[Exercise data]

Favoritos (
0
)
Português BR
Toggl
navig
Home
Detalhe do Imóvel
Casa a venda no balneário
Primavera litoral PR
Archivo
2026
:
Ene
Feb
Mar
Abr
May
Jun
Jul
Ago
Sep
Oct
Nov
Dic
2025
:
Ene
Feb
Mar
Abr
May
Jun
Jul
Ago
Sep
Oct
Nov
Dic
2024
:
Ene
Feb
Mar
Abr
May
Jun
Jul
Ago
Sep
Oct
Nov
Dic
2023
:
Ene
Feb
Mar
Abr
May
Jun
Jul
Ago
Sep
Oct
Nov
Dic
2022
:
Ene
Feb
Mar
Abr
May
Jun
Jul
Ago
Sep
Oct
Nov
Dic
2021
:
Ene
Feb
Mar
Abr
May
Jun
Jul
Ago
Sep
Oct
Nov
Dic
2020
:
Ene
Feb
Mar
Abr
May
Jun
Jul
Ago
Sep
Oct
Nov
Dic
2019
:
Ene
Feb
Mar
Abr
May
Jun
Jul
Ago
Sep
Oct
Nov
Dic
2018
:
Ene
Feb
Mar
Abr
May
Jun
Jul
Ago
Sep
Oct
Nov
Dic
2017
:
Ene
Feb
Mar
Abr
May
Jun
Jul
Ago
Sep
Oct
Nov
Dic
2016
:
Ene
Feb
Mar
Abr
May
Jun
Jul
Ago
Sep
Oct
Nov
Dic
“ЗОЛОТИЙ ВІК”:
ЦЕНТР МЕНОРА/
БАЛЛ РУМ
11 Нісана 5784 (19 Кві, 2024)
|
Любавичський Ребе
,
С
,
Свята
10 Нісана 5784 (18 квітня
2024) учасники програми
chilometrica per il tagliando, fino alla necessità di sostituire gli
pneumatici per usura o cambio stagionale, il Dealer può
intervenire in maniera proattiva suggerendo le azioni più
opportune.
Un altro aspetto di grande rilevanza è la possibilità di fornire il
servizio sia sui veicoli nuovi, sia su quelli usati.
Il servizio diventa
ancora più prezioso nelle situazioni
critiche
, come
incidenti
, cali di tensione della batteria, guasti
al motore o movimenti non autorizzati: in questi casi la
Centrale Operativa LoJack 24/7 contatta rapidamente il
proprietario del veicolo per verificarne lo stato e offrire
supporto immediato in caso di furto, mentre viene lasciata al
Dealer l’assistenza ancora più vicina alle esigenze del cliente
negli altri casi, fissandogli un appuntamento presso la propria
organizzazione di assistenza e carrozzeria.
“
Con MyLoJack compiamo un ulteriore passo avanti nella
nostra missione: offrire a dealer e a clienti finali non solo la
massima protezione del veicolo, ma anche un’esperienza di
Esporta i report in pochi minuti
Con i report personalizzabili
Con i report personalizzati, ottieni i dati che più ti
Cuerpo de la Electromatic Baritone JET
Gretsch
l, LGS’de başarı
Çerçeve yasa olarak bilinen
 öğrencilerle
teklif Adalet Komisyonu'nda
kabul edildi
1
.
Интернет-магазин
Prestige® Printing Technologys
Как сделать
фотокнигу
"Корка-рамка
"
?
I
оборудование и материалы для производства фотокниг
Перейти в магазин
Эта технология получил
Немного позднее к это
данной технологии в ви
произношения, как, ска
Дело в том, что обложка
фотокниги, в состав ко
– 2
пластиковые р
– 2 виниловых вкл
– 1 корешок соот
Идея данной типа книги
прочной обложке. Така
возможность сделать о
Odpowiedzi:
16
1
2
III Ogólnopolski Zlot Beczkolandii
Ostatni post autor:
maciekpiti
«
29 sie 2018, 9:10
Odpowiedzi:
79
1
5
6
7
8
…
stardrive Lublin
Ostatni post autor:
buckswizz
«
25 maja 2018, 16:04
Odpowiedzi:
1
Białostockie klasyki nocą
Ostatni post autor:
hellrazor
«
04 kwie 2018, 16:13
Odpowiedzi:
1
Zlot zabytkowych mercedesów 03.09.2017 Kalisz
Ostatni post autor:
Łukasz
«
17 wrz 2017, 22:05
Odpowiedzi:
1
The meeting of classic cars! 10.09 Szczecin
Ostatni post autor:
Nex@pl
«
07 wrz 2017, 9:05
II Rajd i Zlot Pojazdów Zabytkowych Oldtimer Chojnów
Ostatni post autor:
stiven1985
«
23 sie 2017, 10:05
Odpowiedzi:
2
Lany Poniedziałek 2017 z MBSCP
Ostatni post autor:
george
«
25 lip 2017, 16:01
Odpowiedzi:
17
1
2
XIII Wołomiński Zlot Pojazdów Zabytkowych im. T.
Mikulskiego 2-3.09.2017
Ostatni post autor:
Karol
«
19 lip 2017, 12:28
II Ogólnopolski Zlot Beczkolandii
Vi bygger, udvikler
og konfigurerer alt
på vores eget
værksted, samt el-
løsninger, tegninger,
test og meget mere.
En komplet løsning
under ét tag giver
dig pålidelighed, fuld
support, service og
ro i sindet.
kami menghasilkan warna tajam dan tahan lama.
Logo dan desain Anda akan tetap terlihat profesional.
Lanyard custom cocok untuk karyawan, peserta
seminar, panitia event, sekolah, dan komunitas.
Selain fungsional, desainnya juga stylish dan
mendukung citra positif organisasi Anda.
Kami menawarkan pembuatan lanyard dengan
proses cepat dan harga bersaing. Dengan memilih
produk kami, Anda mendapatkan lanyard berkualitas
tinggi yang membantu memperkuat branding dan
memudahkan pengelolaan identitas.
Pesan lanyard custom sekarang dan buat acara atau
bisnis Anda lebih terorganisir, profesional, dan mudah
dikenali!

[/Exercise data]

Scan the listing for the string "ancora". Copy each line that has it.

_Solved exercise:_
ancora più prezioso nelle situazioni
Dealer l’assistenza ancora più vicina alle esigenze del cliente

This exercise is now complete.